Provided records -
= = = =

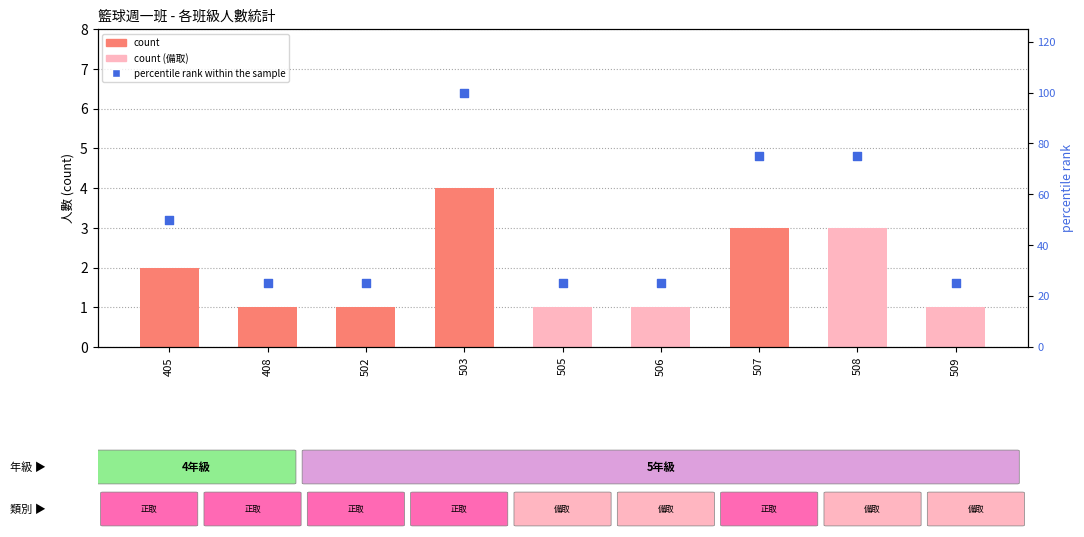

Which series has the largest total across all categories?

percentile rank within the sample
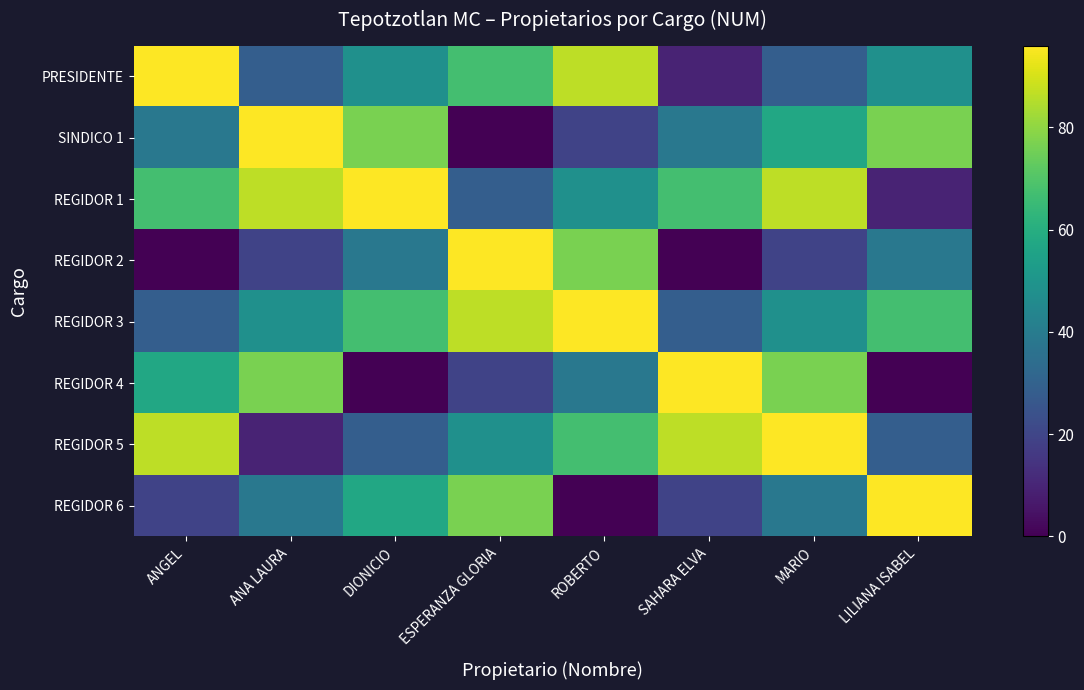

At which category is the sum across all series the highest?

MARIO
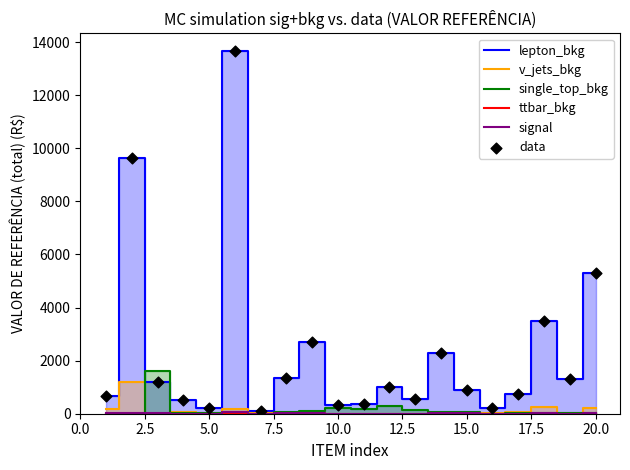

Which series has the largest total across all categories?

lepton_bkg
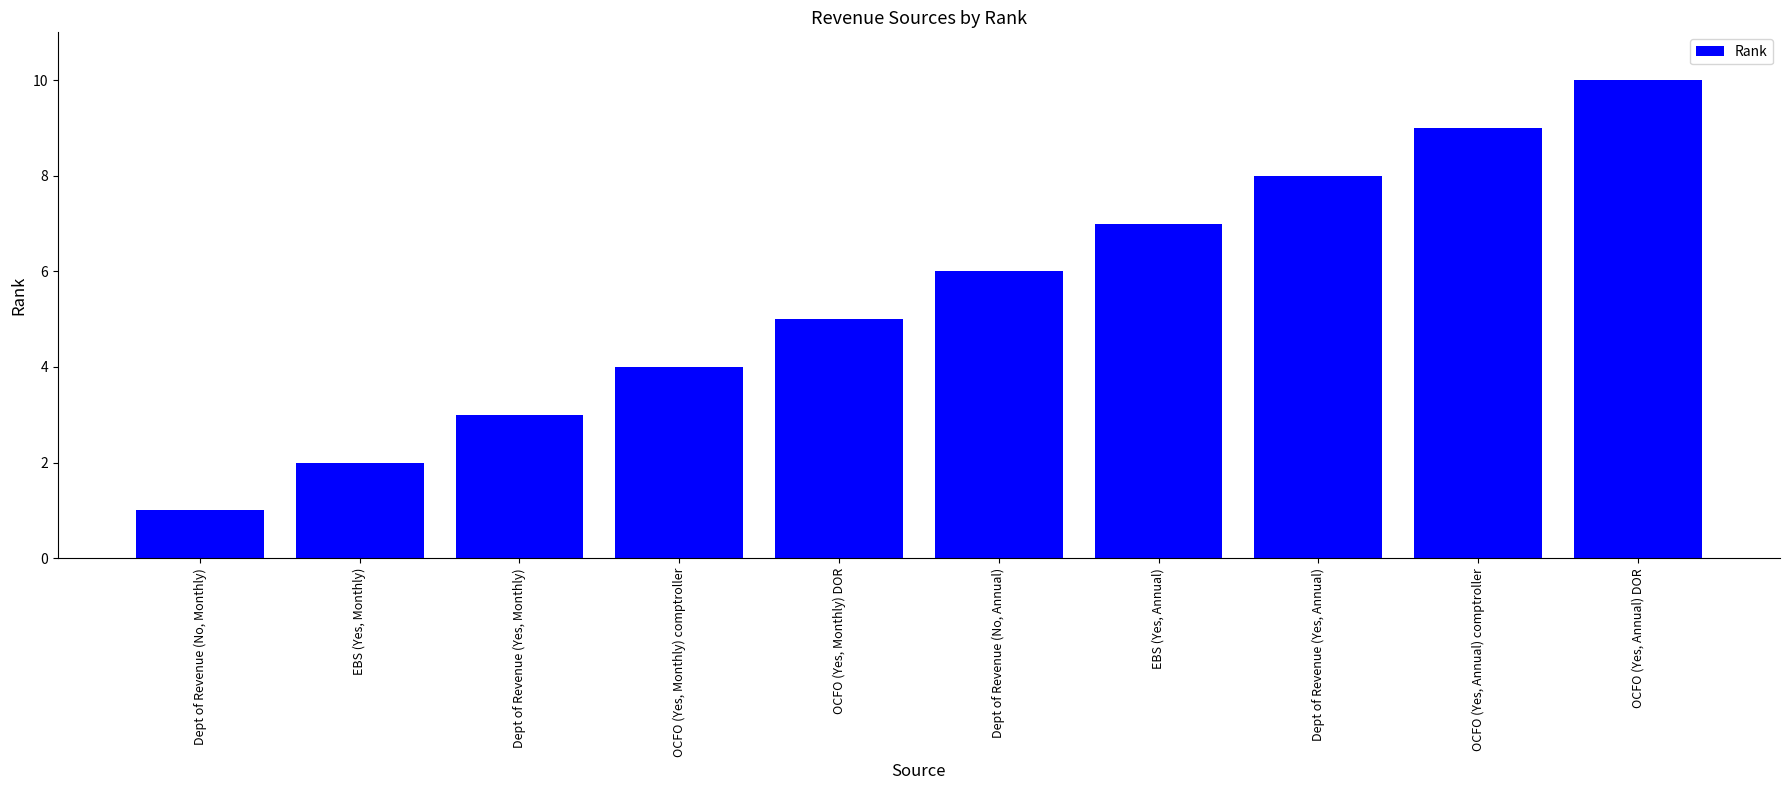

Rank the categories by value from highest to lowest.

OCFO (Yes, Annual) DOR, OCFO (Yes, Annual) comptroller, Dept of Revenue (Yes, Annual), EBS (Yes, Annual), Dept of Revenue (No, Annual), OCFO (Yes, Monthly) DOR, OCFO (Yes, Monthly) comptroller, Dept of Revenue (Yes, Monthly), EBS (Yes, Monthly), Dept of Revenue (No, Monthly)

= = = =

Your instructions -
Reproduce all four items above word for word, leaving out the pictures.

Completed exercise -
Which series has the largest total across all categories?

percentile rank within the sample

At which category is the sum across all series the highest?

MARIO

Which series has the largest total across all categories?

lepton_bkg

Rank the categories by value from highest to lowest.

OCFO (Yes, Annual) DOR, OCFO (Yes, Annual) comptroller, Dept of Revenue (Yes, Annual), EBS (Yes, Annual), Dept of Revenue (No, Annual), OCFO (Yes, Monthly) DOR, OCFO (Yes, Monthly) comptroller, Dept of Revenue (Yes, Monthly), EBS (Yes, Monthly), Dept of Revenue (No, Monthly)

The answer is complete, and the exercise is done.